(Stored data entries)
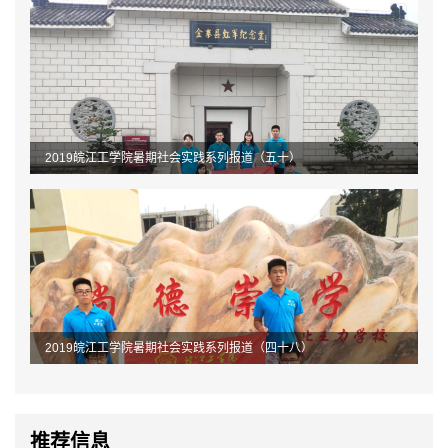
2019皖江工学院暑期社会实践系列报道（五十）
2019皖江工学院暑期社会实践系列报道（四十八）
推荐信息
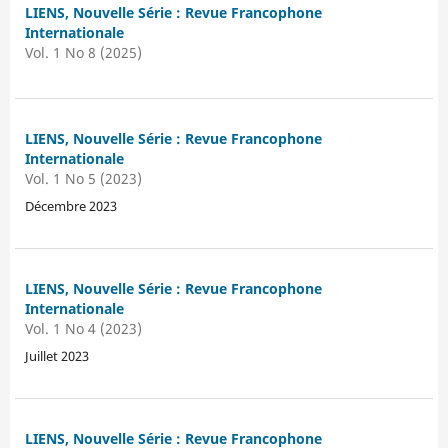
LIENS, Nouvelle Série : Revue Francophone
Internationale
Vol. 1 No 8 (2025)
LIENS, Nouvelle Série : Revue Francophone
Internationale
Vol. 1 No 5 (2023)
Décembre 2023
LIENS, Nouvelle Série : Revue Francophone
Internationale
Vol. 1 No 4 (2023)
Juillet 2023
LIENS, Nouvelle Série : Revue Francophone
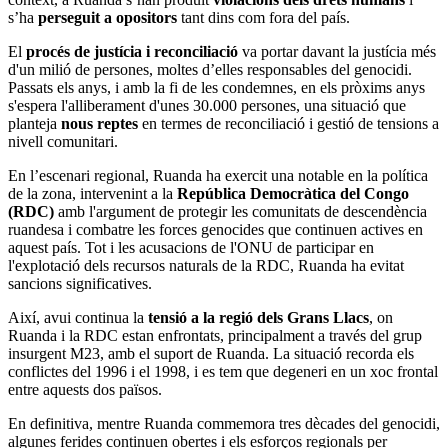
s’ha
perseguit a opositors
tant dins com fora del país.
El
procés de justícia i reconciliació
va portar davant la justícia més
d'un milió de persones, moltes d’elles responsables del genocidi.
Passats els anys, i amb la fi de les condemnes, en els pròxims anys
s'espera l'alliberament d'unes 30.000 persones, una situació que
planteja
nous reptes
en termes de reconciliació i gestió de tensions a
nivell comunitari.
En l’escenari regional, Ruanda ha exercit una notable en la política
de la zona, intervenint a la
República Democràtica del Congo
(RDC)
amb l'argument de protegir les comunitats de descendència
ruandesa i combatre les forces genocides que continuen actives en
aquest país. Tot i les acusacions de l'ONU de participar en
l'explotació dels recursos naturals de la RDC, Ruanda ha evitat
sancions significatives.
Així, avui continua la
tensió a la regió dels Grans Llacs
, on
Ruanda i la RDC estan enfrontats, principalment a través del grup
insurgent M23, amb el suport de Ruanda. La situació recorda els
conflictes del 1996 i el 1998, i es tem que degeneri en un xoc frontal
entre aquests dos països.
En definitiva, mentre Ruanda commemora tres dècades del genocidi,
algunes ferides continuen obertes i els esforços regionals per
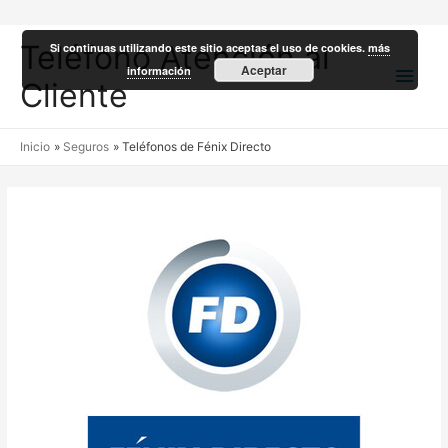
Teléfono Atención al
Si continuas utilizando este sitio aceptas el uso de cookies.
más
Men
Aceptar
información
Cliente
princ
Inicio
Seguros
Teléfonos de Fénix Directo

- Exercise objective
Please go through the data above and copy each line that has the word "justícia".

- Problem solution
procés de justícia i reconciliació
va portar davant la justícia més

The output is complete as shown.